When it came to Killswitch Engage, vocalist Jesse Leach didn’t want the band to have a Gary Cherone or Ian Gillan experience.
Leach was the metal group’s original vocalist, recording Killswitch Engage’s first 2000 self-titled debut album released on Ferret Music, and its follow-up on the larger Roadrunner Records, 2002’s “Alive or Just Breathing,” before leaving the band. When his replacement, Howard Jones, left the band at the start of 2012, Leach had an opportunity to return, only to initially turn it down.
But then he realized this would mean Killswitch Engage would have to continue with a third different vocalist.
“I think in the history of rock and roll, the third singer is really never a charm,” Leach said in a late-May interview.
Van Halen and singer Gary Cherone would probably agree, as would most people who listened to Cherone’s lone album with the band, “Van Halen 3.”
So might Black Sabbath. (Anyone remember Ian Gillan and his one-album stint with Sabbath?)
So Leach changed his mind and threw his hat into the ring to audition for the Killswitch Engage vocalist slot.
What also had happened was that by the time the other members of Killswitch Engage – guitarist Adam Dutkiewicz, bassist Mike D’Antonio, guitarist Joe Stroetzel and drummer Justin Foley - had decided to audition for a new vocalist, Leach had already resolved the main issue that kept him from accepting the invitation to rejoin the band in the first place.
“I didn’t think I was the guy because I just wasn’t sure I was going to be comfortable singing someone else’s material,” Leach said. “I listened to his (Jones’) tracks sort of as objectively as possible initially when they came out, just following the band, and kind of just felt like it wasn’t really my style.”
But when Leach got word that an audition for a new vocalist was happening, he started thinking again about Killswitch Engage.
“What I did was I went in and really listened to the songs as a fan, and started reading the lyrics and sort of putting my head in the headspace of how could I relate to these lyrics?” he said.
“What do they mean to me? How can I place them in my life that would make sense to me that I would be able to re-produce them, not only sonically, but also have my heart and soul in it. And the first song that really struck me was ‘Arms of Sorrow.’ I read the lyrics and then I listened to it, and I was like this is sonically unique. The music to it is different. It kind of reminded me of ‘Faith No More’ a little bit. Then I just read the lyrics and it was just I could relate to them being someone who suffered with depression.

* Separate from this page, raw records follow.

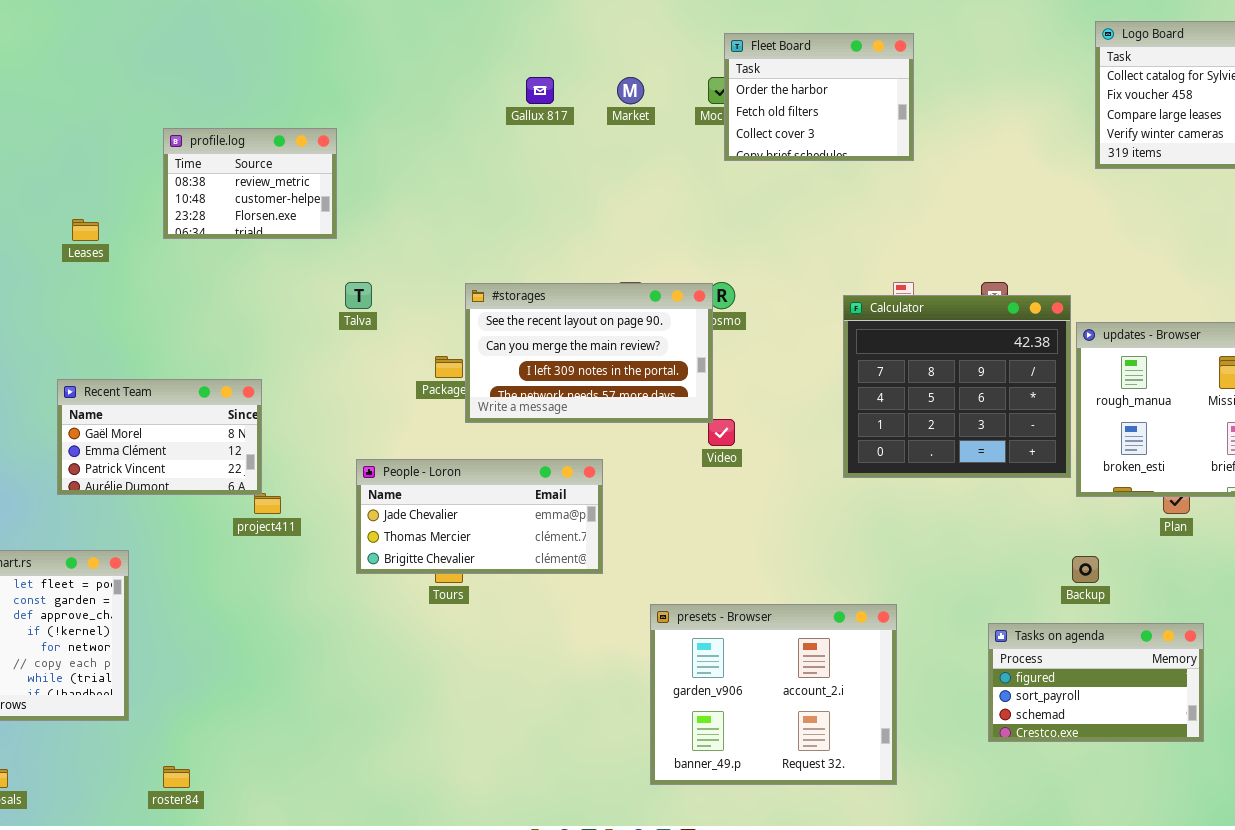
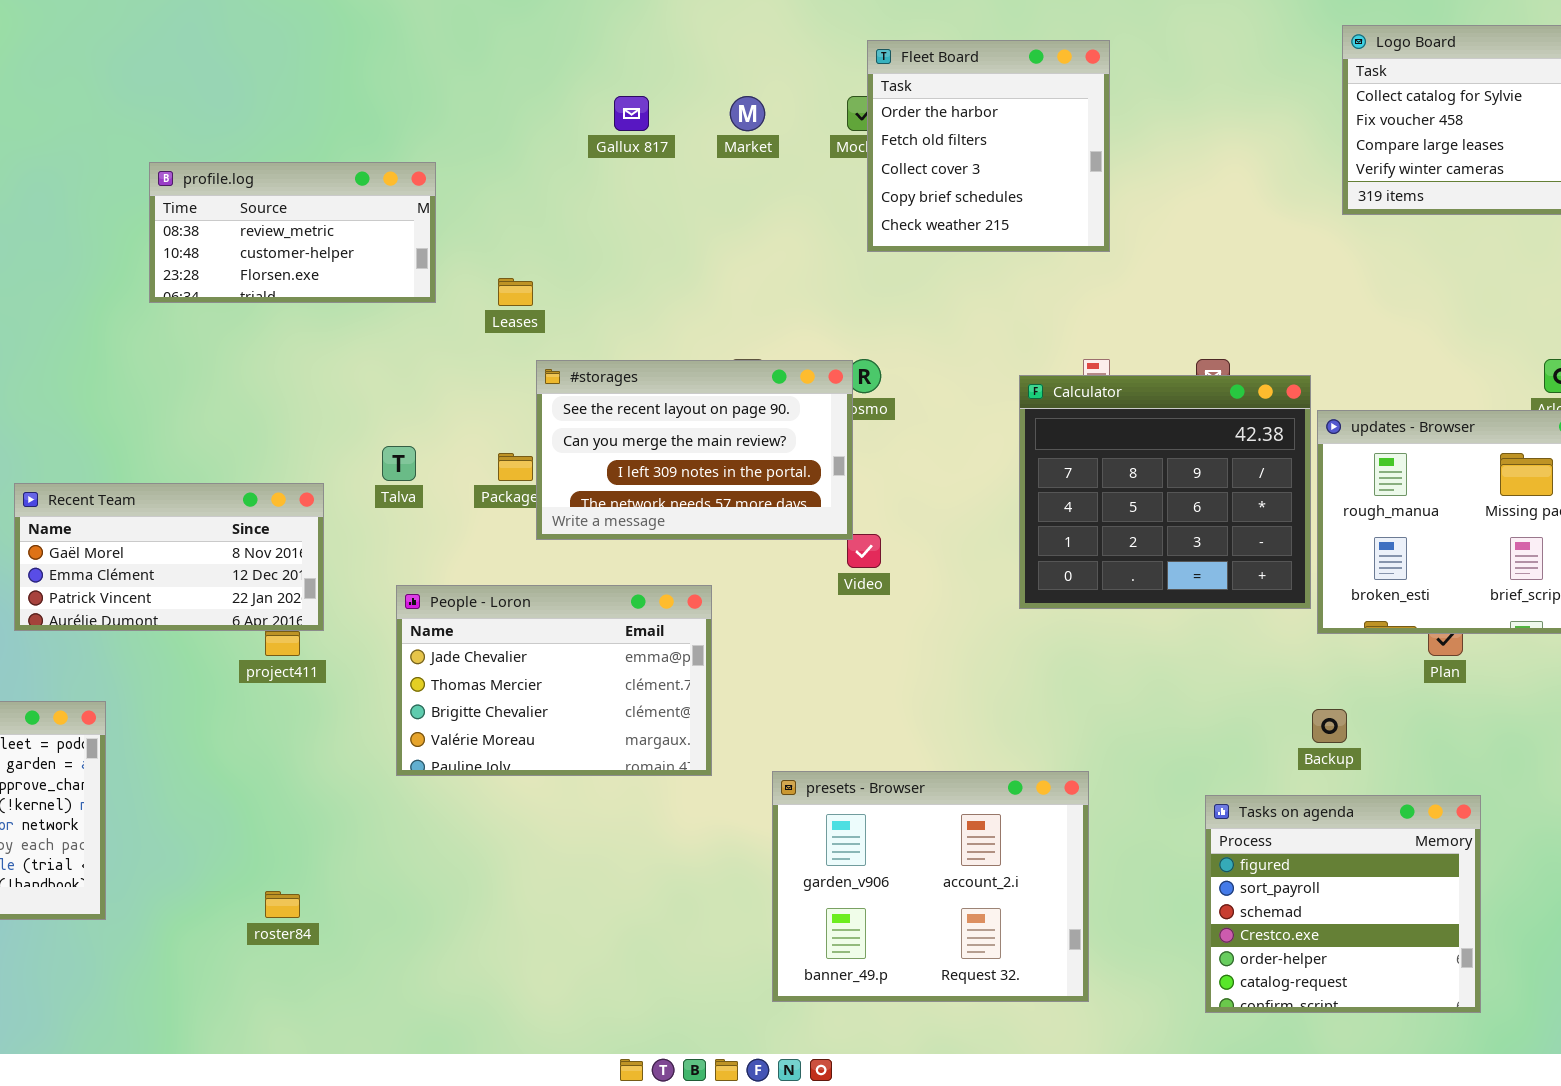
Fleet Board: [724,33,914,161] -> [867,40,1110,252], resized
profile.log: [163,128,337,239] -> [149,162,436,303], resized
Leases: [72,219,99,241] -> [498,278,533,306], moved
Talva: [345,282,372,309] -> [382,446,416,481], moved
Recent Team: [57,379,262,495] -> [14,483,324,631], resized
People - Loron: [356,459,603,574] -> [396,585,712,776], resized
Tasks on agenda: [988,623,1204,742] -> [1205,795,1481,1013], resized
roster84: [163,766,190,788] -> [265,891,300,918], moved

And I think from that point on, it just kind of opened me up and I became a fan and I started to really fall in love with the songs.”
When Leach nailed his audition, it was clear that the chemistry he had enjoyed with his former bandmates was still there.
After a couple of tours, it was clear Leach was again a good fit for the band.
Then the band, which had begun work on its new CD, “Disarm the Dissent,” before the change in vocalists, went back to work on the album.
Going in, the band wanted to make a more aggressive, heavier album than its previous release, a 2010 self-titled album.
“I feel like these guys came out of that record, even before I came on board, thinking to themselves, all right we’ve got to really put the balls back on this,” Leach said. “We’ve got to make really make this record more of a metal record, make it more of an in your face (record), bring it back to the energy, sort of the roots of what Killswitch is.”
“Disarm the Dissent” delivers on the group’s intentions. There is still a pop sense to the new songs, which are concisely structured, blend melodic vocal sections with Leach’s fiercely screamed parts and frequently add in hooky guitar lines. But songs like “The New Awakening,” “A Tribute to the Fallen” and “All We Have” are full-throttle bangers with plenty of churning guitars and pummeling drums to go with the hookier elements.
Killswitch Engage is now on its first headlining tour in support of the new album, playing a set that numbers about 18 songs spanning the group’s career. And Leach says he feels at home on stage with Killswitch Engage the second time around.
“I think just from living, doing tours with other bands and trying out other styles of music, and just from growing up and becoming a man, it’s now something I’m quite confident with,” Leach said of performing. “I know how to deliver my voice. I’m comfortable in front of a crowd of people … . I feel like I am where I’m supposed to be, where years ago, it definitely wasn’t the case.”